====== GIVEN PASSAGE

Reverse Time Migration
RTM is a critical application for the oil and gas industry that has only in recent years become practical to implement computationally. As commonly devised RTM proceeds on a grid in a finite difference formulation, stencils chosen can vary from the simple 7-point star to 8th order stencils. The higher orders allow a coarser grid but lead to more overlap between domains and therefore more communication. In RTM the source is propagated forward with results stored at frequent timesteps throughout the simulation cell. The receiver signal is propagated backwards in time and summed with the stored source values at each cell at each time to get the final result. RTM is a particularly good match for GPU where factors of 15X to 20X over CPU solutions are not uncommon.
Kirchhoff Time Migration
While less computationally-intense than RTM, KTM is still an inversion method of choice for a wide variety of seismic cases. In KTM, a ray tracing approach is taken where each subsurface image point is treated as a diffractor. Travel times are computed to the source and receiver using a velocity model, and data from each receiver trace from the correct travel time is summed with calculated weights at the image point to create a representation of the subsurface. This describes a typical gather approach that is commonly implemented. Stone Ridge has worked with clients to port their KTM code to a multi-GPU NVIDIA platform and has worked with core code that is several thousand lines of highly optimized C++ all of which must be moved onto the GPU. SRT has also built a KTM code that uses a scatter approach scattering data from traces to calculated image points. A paper on this work can be found in the HPC Toolshed.

============

_JOB ITEM 1_
Please write out the lines of the records word for word, beginning at the line that contains "(c) All local" and continuing through the last line of the records.

====== EXERCISE DATA

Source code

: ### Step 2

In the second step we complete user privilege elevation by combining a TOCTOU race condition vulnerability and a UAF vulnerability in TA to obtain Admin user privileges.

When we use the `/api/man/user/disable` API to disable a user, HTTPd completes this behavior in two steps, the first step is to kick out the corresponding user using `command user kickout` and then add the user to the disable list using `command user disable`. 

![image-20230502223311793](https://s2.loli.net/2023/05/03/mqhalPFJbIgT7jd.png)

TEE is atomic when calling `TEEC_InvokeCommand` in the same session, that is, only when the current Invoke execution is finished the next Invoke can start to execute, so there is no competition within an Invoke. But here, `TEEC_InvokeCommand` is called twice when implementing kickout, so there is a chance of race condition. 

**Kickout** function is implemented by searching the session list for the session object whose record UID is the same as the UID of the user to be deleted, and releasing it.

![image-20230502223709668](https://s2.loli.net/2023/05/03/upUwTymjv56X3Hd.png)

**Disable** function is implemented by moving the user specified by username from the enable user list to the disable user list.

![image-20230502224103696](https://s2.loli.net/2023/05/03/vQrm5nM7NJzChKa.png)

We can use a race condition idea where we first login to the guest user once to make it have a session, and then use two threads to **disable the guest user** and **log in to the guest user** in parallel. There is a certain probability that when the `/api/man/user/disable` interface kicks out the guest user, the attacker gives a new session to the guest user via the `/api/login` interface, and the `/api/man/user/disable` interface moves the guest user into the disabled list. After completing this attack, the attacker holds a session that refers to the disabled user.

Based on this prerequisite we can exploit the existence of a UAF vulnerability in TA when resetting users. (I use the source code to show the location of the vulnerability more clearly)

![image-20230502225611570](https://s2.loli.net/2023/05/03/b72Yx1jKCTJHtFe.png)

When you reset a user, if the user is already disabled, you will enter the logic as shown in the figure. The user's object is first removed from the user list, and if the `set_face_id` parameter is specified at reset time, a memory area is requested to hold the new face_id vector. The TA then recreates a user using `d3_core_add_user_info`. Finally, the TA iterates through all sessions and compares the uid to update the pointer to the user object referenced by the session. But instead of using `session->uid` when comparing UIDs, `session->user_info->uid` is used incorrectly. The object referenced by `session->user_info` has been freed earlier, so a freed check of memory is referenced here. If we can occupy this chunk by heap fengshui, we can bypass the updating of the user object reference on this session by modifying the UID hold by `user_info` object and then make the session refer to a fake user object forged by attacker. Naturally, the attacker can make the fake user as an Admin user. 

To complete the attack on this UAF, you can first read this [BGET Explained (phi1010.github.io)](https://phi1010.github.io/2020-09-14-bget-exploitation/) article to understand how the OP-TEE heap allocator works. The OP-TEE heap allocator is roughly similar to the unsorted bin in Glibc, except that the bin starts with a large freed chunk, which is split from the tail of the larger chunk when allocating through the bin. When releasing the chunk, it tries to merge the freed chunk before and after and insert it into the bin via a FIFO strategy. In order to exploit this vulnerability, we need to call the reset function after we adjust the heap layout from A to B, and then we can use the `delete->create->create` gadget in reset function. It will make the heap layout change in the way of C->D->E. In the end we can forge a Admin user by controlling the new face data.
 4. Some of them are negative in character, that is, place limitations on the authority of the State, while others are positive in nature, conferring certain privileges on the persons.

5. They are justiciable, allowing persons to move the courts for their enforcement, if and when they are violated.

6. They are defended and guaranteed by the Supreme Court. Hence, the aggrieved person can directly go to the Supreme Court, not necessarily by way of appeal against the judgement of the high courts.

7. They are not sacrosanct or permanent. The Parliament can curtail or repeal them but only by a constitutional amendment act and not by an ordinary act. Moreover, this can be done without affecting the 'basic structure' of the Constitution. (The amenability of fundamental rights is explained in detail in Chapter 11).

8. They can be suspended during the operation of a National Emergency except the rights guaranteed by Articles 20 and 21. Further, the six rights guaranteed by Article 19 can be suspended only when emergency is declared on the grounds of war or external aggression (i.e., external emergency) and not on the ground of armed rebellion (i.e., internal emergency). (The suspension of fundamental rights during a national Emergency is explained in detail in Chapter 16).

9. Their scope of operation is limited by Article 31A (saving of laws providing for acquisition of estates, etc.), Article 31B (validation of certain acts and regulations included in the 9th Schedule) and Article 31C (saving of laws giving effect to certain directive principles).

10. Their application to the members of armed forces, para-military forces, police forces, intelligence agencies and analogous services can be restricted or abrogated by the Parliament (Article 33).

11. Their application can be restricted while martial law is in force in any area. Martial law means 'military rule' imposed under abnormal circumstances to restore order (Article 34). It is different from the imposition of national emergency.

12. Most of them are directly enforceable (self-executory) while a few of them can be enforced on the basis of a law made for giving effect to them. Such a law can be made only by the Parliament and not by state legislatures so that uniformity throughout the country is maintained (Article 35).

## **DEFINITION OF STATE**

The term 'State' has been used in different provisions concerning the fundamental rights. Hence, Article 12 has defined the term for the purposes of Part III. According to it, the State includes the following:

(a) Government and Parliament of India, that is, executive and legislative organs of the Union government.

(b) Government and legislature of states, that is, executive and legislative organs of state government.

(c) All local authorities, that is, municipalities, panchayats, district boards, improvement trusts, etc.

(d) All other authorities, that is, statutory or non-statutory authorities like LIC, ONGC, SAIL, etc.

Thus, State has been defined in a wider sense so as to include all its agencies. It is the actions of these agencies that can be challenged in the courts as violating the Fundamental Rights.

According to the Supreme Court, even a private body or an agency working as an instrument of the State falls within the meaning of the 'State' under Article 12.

============

_JOB ITEM 2_
Using the seismic migration passage, answer the following:
(a) What speedup over CPU solutions is described as not uncommon for RTM on GPU?
(b) In KTM, what is each subsurface image point treated as?
(c) What approach does the KTM code built by SRT use?

_EXPECTED OUTPUT 1_
(c) All local authorities, that is, municipalities, panchayats, district boards, improvement trusts, etc.

(d) All other authorities, that is, statutory or non-statutory authorities like LIC, ONGC, SAIL, etc.

Thus, State has been defined in a wider sense so as to include all its agencies. It is the actions of these agencies that can be challenged in the courts as violating the Fundamental Rights.

According to the Supreme Court, even a private body or an agency working as an instrument of the State falls within the meaning of the 'State' under Article 12.

_EXPECTED OUTPUT 2_
(a) Factors of 15X to 20X.
(b) A diffractor.
(c) A scatter approach, scattering data from traces to calculated image points.